§ Exercise goal:
Write out the lines below again, replacing each "coaching" with "mentoring" and keeping everything else unchanged. Leave the pictures out of your answer.

[Supplied material]

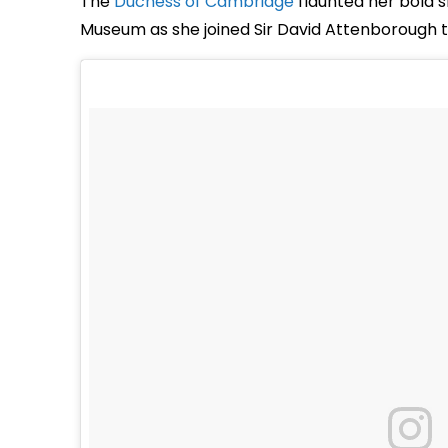
The
Duchess of Cambridge
flaunted her bold s
Museum as she joined Sir David Attenborough t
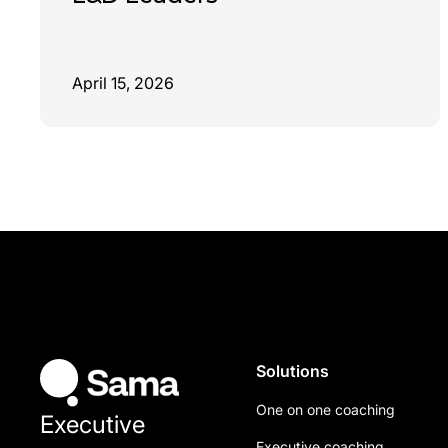
April 15, 2026
Solutions
One on one coaching
Executive
Executive coaching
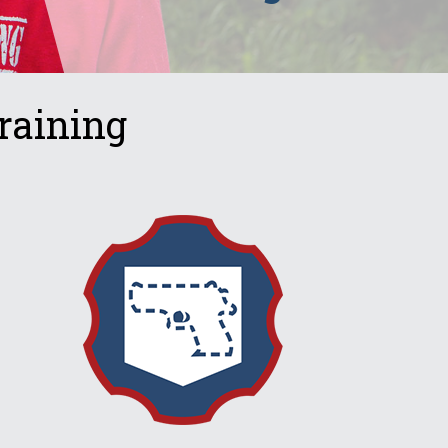
raining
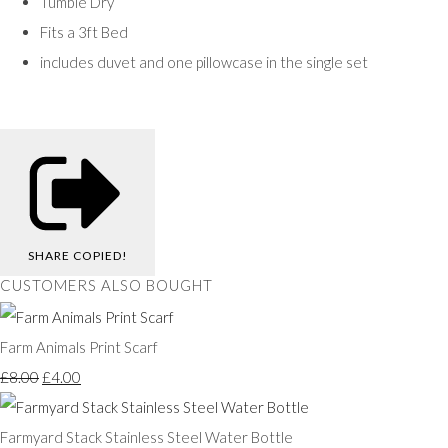
Tumble Dry
Fits a 3ft Bed
includes duvet and one pillowcase in the single set
SHARE
COPIED!
CUSTOMERS ALSO BOUGHT
Farm Animals Print Scarf
£8.00
£4.00
Farmyard Stack Stainless Steel Water Bottle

[/Supplied material]

§ Your response:
The
Duchess of Cambridge
flaunted her bold s
Museum as she joined Sir David Attenborough t
April 15, 2026
Solutions
One on one mentoring
Executive
Executive mentoring
raining
Tumble Dry
Fits a 3ft Bed
includes duvet and one pillowcase in the single set
SHARE
COPIED!
CUSTOMERS ALSO BOUGHT
Farm Animals Print Scarf
£8.00
£4.00
Farmyard Stack Stainless Steel Water Bottle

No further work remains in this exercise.